Nobody knows how many people work in your shop and what kind of shop it is. That's the part where you come in with a premise that is unknown to everyone else. There's a huge difference between a chain of three computer stores in a 10 km radius, a chain of three hobby stores scattered across a country, and a chain of 100 anything stores operating as part of a major LLC.
Nobody knows if setting up workstations involves you walking over and configuring everything by hand, you pushing preconfigured images over PXE, or (as seems to be the case) you shipping unmodified live USBs to people along with a set of instructions. I assumed the first one, for instance.
We didn't even know what your workstations are and do. When I hear "workstation" I think of a beefy PC doing things that require a lot of processing power and are typically given to power users. But they could also be thin kiosk systems that only ever need to display a single website. Or they could manage the POS system. Or a million other things. Depending on what those workstations are, the requirements could be anything from a hyper-specialized setup to "here's a desktop with Chrome; you know the rest".
So while it was obvious to you that "one of my stores workstations" implies "a general-purpose computer maintained and operated by a nontechnical user in a remote location", it wasn't obvious to anyone else.
Given your use case, Arch is indeed a bad fit. I wouldn't even argue for an Arch derivative (where usually the setup is done through a bog-standard Calamares installer). But that's like complaining that nobody ever needs a semi truck because it doesn't meet your needs of being compact and fuel-efficient. Like Arch it's simply a tool for a different job.

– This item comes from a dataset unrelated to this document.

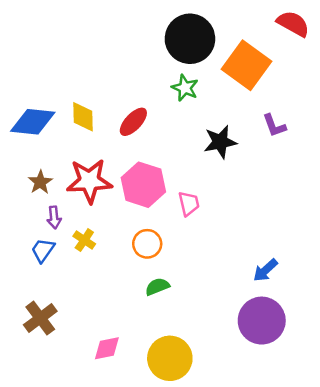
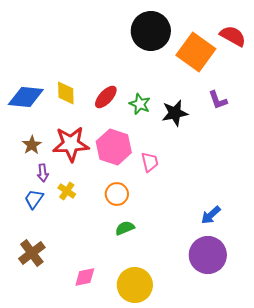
red semicircle: (293, 24) -> (233, 36), moved
green star: (185, 88) -> (140, 104), moved

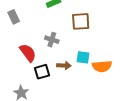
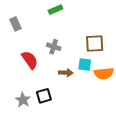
brown square: (81, 21) -> (95, 44), moved
black square: (42, 72) -> (44, 96), moved

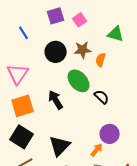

Those users also don't want to deal with any other Linux distro or Windows or macOS. They want their computer to work and someone else to make that happen. And if someone else does make it happen they generally couldn't care less about what's under the hood as long as their workflow isn't impeded.
(Also, there definitely are people who prefer Linux outside of Linux development. Just because my company issued me a Windows desktop doesn't mean I have to like it.)